Li Lifeng, Directeur de la Division des terres et des eaux de la FAO

©FAO/Alessandra Benedetti

21/03/2023

Rome – En amont de la Conférence des Nations Unies sur l’eau de 2023, et dans le prolongement de la 2e édition du Forum international du Cadre mondial contre la pénurie d’eau dans l’agriculture (WASAG), M. Li Lifeng, Directeur de la Division des terres et des eaux de l’Organisation des Nations Unies pour l’alimentation et l’agriculture (FAO), nous parle de l’un des plus pressants défis que l’humanité doit affronter à l’échelle planétaire: la pénurie d’eau.  

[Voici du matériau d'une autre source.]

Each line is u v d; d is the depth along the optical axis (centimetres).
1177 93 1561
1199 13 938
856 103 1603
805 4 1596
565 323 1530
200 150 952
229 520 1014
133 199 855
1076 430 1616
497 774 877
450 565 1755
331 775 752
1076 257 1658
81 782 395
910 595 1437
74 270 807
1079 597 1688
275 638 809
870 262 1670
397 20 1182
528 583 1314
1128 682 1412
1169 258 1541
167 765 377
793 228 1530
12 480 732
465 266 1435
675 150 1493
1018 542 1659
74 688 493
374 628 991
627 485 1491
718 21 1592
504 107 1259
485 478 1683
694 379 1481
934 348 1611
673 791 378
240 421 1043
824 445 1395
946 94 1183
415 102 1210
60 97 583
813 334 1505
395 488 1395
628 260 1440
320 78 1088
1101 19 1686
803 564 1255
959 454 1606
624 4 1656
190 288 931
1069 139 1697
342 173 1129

1. Quelle est l’urgence de la question de la pénurie d’eau dans le monde aujourd’hui? 

La pénurie d’eau est exacerbée par le changement climatique et la croissance de la population mondiale, qui augmentent la concurrence pour une ressource en raréfaction, dont la disponibilité est de plus en plus aléatoire. Le changement climatique se traduit par une imprévisibilité des régimes pluviométriques et par de nouveaux extrêmes ou pics de sécheresses et d’inondations, si bien qu’il est difficile de recourir à la planification conventionnelle des ressources en eau pour répondre à la demande croissante dont elles font l’objet. Étant donné que l’eau est indispensable à la vie et qu’elle joue un rôle central dans l’équilibre à trouver entre efficacité économique, durabilité environnementale et équité sociale, il est urgent de prendre les mesures nécessaires. Et le meilleur moyen d’y parvenir est de procéder de manière concertée et collaborative.  

2. Dans quelle mesure la pénurie d’eau a-t-elle une incidence sur l’agriculture et la sécurité alimentaire ? 

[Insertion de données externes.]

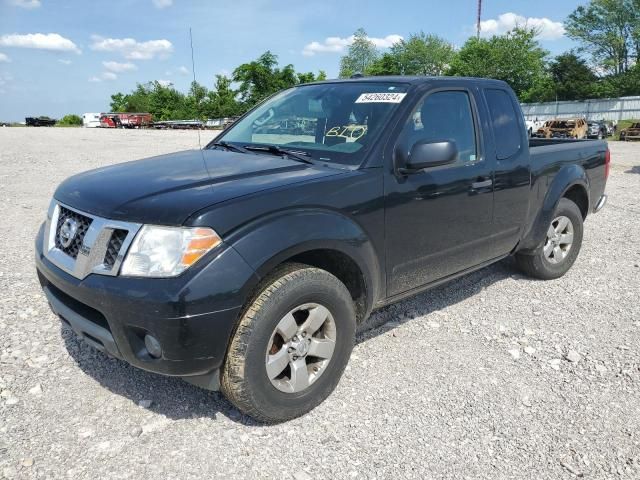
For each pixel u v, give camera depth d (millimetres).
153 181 2982
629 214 8406
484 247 4160
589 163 5449
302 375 2945
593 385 3395
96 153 16562
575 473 2639
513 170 4273
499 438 2883
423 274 3691
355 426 2955
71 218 2924
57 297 3021
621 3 61281
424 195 3512
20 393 3137
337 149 3428
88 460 2621
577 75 59281
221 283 2518
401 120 3471
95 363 3496
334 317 3037
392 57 70375
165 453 2699
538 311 4520
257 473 2586
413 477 2590
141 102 80188
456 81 3994
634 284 5176
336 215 3008
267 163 3311
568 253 5270
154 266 2510
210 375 2723
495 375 3496
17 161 13875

L’eau est un intrant clé de la production agricole – selon les cultures, les besoins en eau pour une croissance optimale sont différents. De plus, l’agriculture joue un rôle essentiel dans l’équation, puisqu’elle est responsable d’environ 70 pour cent des prélèvements d’eau douce. En cas de pénurie d’eau, il y a moins d’eau à consacrer à la production agricole, donc moins de nourriture disponible, ce qui menace la sécurité alimentaire et la nutrition. Sachant que la population mondiale atteindra environ 9 milliards d’habitants en 2050, la pénurie d’eau représente à l’évidence une réelle menace pour la sécurité alimentaire, car il faudra produire davantage de nourriture avec des ressources en eau limitées.

3. Quels types de pénurie d’eau sont susceptibles de frapper les différentes régions? 

En règle générale, les pays sont confrontés à une pénurie d’eau soit physique, soit économique. On parle de pénurie d’eau physique lorsque la demande d’eau dépasse les ressources en eau naturellement disponibles dans la région concernée, sous forme d’eaux de surface, d’eaux souterraines ou de précipitations. La pénurie d’eau dite économique survient généralement dans des régions où, malgré l’abondance des ressources en eau, il n’existe pas d’infrastructures adaptées pour les rendre disponibles afin de répondre aux différents besoins de la production d’électricité, de la production industrielle, de l’exploitation minière, de l’approvisionnement en eau domestique et de l’agriculture, entre autres. Les habitants des régions arides et semi-arides, qui connaissent des pénuries d’eau physiques de par leur environnement naturel, ont souvent mis au point des solutions ingénieuses, en apprenant à maîtriser l’eau pour l’acheminer depuis sources éloignées, et ont recours à des méthodes d’irrigation efficaces ainsi qu’à d’autres pratiques, telles que le dessalement de l’eau de mer ou le captage des eaux souterraines, le cas échéant.  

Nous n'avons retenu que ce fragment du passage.